To Adopt Mobile P2P Payments, Consumers Demand Speed and Security

March 27, 2008

This article is included in these additional categories:

Financial Services | Privacy & Security | Retail & E-Commerce | Technology

Demand for high-speed mobile person-to-person?(mobile P2P) payments and transfers is growing, with one in ten consumers saying they would likely use the service if it were available, according to a report by Javelin Strategy and Research.

Still, 67% of consumers surveyed expressed clear hesitance in using mobile P2P payment services, saying they would be “very unlikely” to adopt them:


Speedy, Secure Payments

Consumers cited speed and convenience as primary incentives for adopting mobile P2P payment services. However, security is a main concern:

  • The loss of personal information (62%) and fraudulent transfers (52%) are fears even among “tech savvy” consumers.
  • 63% of consumers said enhanced security would encourage them to use mobile P2P payments.

“Perceived security threats are definitely the sticking point for mobile P2P payments right now,” said Mary Monahan, partner and senior analyst at Javelin. “Once the safety and access hurdles are cleared, we expect this technology will become part of everyday life.”

Interested Segments

Below, the demographic findings from the report.

  • 25-44-year-olds who earn more than $100,000 per year are the most willing to use mobile P2P services.
  • Among 45-55-year-olds, 39% said anytime/anywhere access to their money is important, but just 14% of the group said they are likely to use mobile P2P payments.
  • In the 55-64-year-old group, 39% value the ability to send and receive money quickly (more so than any other group) – but only 11% are likely to use mobile P2P payments.
  • Among 18-23-year-old consumers, 23% are motivated to adopt the service by the prospect of avoiding cash/check use.

New Markets

Unbanked consumers – those without checking or savings accounts – are good candidates for mobile P2P adoption, Javelin said.

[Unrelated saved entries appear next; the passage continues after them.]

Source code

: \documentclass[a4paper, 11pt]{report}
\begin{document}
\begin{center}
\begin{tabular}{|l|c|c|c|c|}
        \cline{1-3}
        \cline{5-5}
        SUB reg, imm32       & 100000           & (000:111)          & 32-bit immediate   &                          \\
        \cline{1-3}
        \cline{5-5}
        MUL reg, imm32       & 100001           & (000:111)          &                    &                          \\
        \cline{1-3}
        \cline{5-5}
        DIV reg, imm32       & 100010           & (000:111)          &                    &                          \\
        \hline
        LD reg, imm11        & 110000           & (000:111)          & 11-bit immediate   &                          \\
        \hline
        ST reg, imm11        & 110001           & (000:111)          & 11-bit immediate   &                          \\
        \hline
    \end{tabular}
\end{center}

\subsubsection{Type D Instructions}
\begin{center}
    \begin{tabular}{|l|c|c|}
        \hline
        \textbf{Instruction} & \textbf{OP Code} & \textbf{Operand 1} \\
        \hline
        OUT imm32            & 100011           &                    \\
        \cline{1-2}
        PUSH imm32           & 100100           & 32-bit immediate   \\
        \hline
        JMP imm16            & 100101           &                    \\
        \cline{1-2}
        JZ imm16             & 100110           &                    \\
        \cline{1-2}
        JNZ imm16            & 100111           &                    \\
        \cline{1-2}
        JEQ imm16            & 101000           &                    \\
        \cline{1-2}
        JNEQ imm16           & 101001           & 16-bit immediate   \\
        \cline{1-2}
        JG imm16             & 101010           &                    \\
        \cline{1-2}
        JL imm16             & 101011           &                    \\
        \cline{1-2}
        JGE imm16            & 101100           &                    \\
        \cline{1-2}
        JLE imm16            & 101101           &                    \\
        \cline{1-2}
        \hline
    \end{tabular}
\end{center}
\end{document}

Fully 60% of unbanked consumers would be willing to move away from money lenders toward banks to have the ability to conduct mobile P2P payments, more so than banked consumers would be to switch banks (22%):


Another untapped resource for the mobile P2P market are the 38 million migrants who send international remittances, now standing at $232 billion, $167 billion of which flows to developing countries.

About the report: The report is based on an online survey of 2,192 consumers, a survey of 26 executives from the financial industry, and 10 interviews of executives in the payments industry. It outlines target consumer segments, obstacles and drivers for product adoption, and offers case studies of three creative mobile P2P payment models from PayPal, Obopay and mChek.